The graphical user interface (GUI) gave the power of the computer to the common man. No longer did one need to understand the beast to control it. While this led to the great democratization of the computer (not to mention the ubiquity of computing devices) it also took some of the fun and mystery out of being a computer guru.
Now, we seem to be traveling back to that earlier time. A bunch of products has popped up recently that reintroduce the command line to computing. The first is Ubiquity, an extension for Firefox. You bring up the Ubiquity box by using a command key (also a bit retro but appropriate) and type in commands to do things like get the weather or google that company you think might hire you. The results are displayed in a nice little chunk of interface that goes away when you navigate away.
A similar (and freeware) product is Start++. It transforms your Vista Start Menu search bar into a command line that accesses the same type of information as Ubiquity. Type “ g something” to google something. The initial results are displayed in the Start Menu box or it can launch your browser and display the results there. The commands are very similar to Ubiquity.
So why revert back to the command line, other than for old times sake? Efficiency mostly. Let's say I want to get the weather in Saskatoon. Assuming your browser is open (and let's be honest, who doesn't have a browser open 24X7), you need to select Bookmarks or Favorites, navigate to the page you have bookmarked as you favorite weather site and wait for it to load. Next, you have to enter in the city you want to get the weather for (Saskatoon, Saskatchewan), and hit enter. With a command line tool, you get to skip some steps and simply type in “ weather Saskatoon, Saskatchewan”. That's only little more typing and gets the same result much faster. The power of a command line is that you can get what you want much more quickly and efficiently.

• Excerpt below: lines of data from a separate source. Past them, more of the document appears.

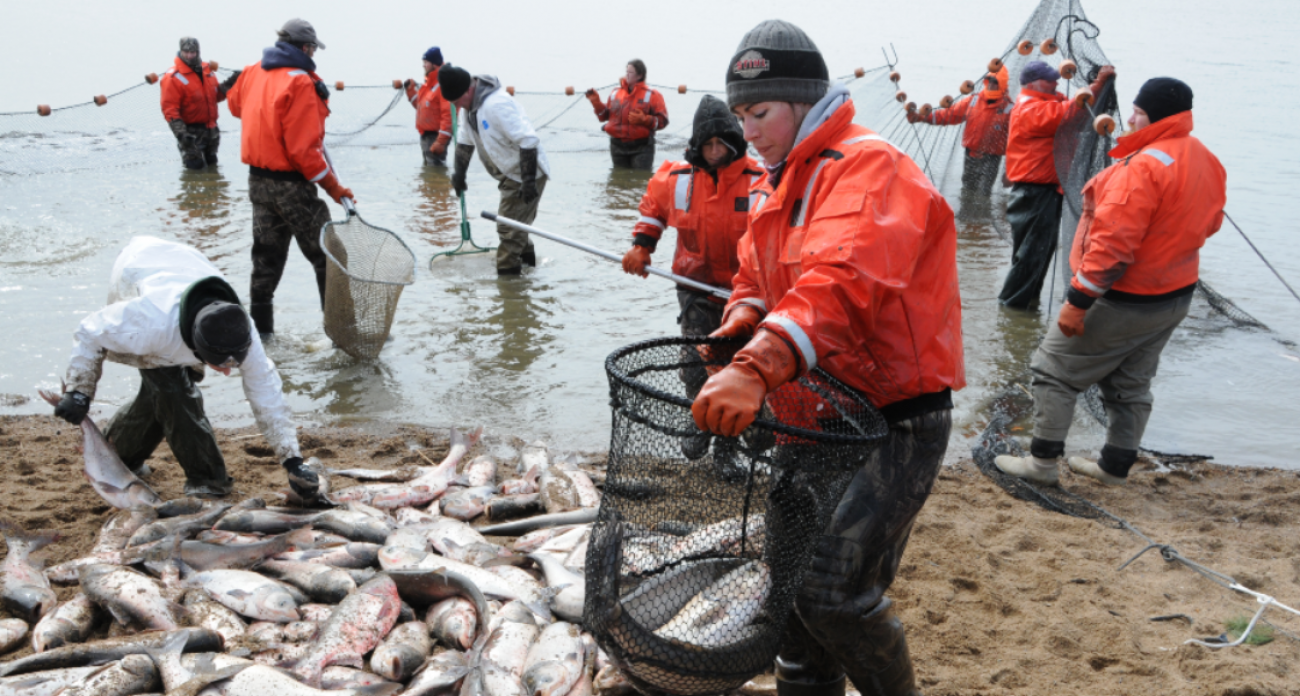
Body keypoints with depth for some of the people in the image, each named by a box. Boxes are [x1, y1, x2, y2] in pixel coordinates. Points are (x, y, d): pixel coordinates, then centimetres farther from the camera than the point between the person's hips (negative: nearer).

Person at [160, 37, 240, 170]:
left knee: (211, 161, 19)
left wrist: (228, 85, -4)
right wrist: (180, 132, -28)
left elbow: (215, 96, 13)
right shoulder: (173, 77, -17)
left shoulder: (207, 70, 5)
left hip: (211, 128, 7)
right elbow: (169, 108, -20)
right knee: (195, 165, -4)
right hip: (191, 132, -6)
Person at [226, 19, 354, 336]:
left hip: (257, 179, 8)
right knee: (326, 256, 0)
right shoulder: (299, 83, -18)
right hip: (291, 184, -8)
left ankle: (259, 325, 20)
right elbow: (304, 148, -21)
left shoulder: (253, 73, 5)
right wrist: (333, 186, -15)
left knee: (267, 255, 17)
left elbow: (235, 103, 27)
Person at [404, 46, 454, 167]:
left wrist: (441, 141, -27)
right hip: (425, 135, 10)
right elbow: (420, 105, 23)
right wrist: (411, 89, 8)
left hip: (436, 136, -10)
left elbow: (449, 116, -25)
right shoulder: (428, 83, 12)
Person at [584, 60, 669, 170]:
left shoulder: (651, 94, -5)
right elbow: (604, 116, 15)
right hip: (618, 146, 5)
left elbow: (662, 121, -9)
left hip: (641, 147, -4)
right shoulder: (616, 92, 9)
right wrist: (596, 103, 0)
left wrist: (643, 120, -23)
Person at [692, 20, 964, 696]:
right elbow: (757, 273, 19)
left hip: (896, 419, -9)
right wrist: (740, 321, -6)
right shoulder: (780, 180, 13)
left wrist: (758, 367, -49)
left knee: (832, 586, -15)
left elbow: (841, 280, -36)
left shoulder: (869, 167, -18)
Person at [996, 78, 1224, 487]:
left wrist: (1078, 301, -25)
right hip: (1176, 297, 9)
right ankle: (1116, 466, 29)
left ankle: (1042, 461, 9)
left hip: (1124, 299, -9)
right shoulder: (1206, 162, 4)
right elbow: (1209, 223, 15)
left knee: (1054, 370, 5)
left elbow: (1114, 243, -28)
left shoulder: (1145, 166, -25)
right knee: (1132, 384, 20)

That assumes you know the commands and therein lies the problem with command lines. You have to know the commands and they are not always intuitive. For example, with Ubiquity, you can check your calendar by typing in “ check-calendar”. Simple enough if you know (and remember) it. Wouldn't “ calendar” or even “ check calendar” be more intuitive? Definitely. I'm sure there are a dozen good reasons for choosing one command over another but it often doesn't make sense to common people.
While I like the ability to use command lines for short cuts, I don't see it being a hit outside the geek community. Few people want to remember lists of commands nor do they want to type long and convoluted strings to get something done. Ultimately, these command line tools will never be mainstream and only be of interest to programmers and sysadmins who do this sort of thing continually.
Let's not forget that there was a reason we got away from command lines in the first place.